RECORDED DATA -

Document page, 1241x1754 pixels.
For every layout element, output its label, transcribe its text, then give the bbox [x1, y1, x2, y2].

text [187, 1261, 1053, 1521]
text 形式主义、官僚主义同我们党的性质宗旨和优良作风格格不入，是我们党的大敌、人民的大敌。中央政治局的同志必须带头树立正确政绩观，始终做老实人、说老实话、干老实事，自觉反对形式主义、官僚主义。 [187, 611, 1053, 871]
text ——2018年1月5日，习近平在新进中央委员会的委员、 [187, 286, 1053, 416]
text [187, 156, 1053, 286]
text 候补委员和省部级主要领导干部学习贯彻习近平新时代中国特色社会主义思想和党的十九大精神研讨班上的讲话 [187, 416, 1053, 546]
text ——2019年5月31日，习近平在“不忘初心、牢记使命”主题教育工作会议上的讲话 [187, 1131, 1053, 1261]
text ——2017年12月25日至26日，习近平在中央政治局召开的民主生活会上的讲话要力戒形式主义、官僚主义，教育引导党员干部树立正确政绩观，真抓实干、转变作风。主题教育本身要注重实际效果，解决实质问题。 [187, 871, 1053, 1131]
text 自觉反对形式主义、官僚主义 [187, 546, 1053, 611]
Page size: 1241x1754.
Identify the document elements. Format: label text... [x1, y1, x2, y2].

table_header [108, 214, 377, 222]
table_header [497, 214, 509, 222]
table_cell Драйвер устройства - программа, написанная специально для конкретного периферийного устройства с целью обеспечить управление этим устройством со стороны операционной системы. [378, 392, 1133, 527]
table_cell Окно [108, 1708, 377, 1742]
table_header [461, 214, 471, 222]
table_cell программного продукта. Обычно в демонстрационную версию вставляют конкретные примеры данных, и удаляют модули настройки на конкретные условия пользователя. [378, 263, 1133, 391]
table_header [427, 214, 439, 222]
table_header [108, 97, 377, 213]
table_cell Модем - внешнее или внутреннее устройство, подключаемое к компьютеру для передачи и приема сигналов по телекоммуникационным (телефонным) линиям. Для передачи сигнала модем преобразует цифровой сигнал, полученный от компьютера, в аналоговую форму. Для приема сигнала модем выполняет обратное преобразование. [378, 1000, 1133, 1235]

WHAT TO DO - Please return the span of lines above that opens with the one containing "table_header [461, 214, 471, 222]" and closes with the final line, both included, exactly as written and nothing more.

WRITTEN REPLY -
table_header [461, 214, 471, 222]
table_cell программного продукта. Обычно в демонстрационную версию вставляют конкретные примеры данных, и удаляют модули настройки на конкретные условия пользователя. [378, 263, 1133, 391]
table_header [427, 214, 439, 222]
table_header [108, 97, 377, 213]
table_cell Модем - внешнее или внутреннее устройство, подключаемое к компьютеру для передачи и приема сигналов по телекоммуникационным (телефонным) линиям. Для передачи сигнала модем преобразует цифровой сигнал, полученный от компьютера, в аналоговую форму. Для приема сигнала модем выполняет обратное преобразование. [378, 1000, 1133, 1235]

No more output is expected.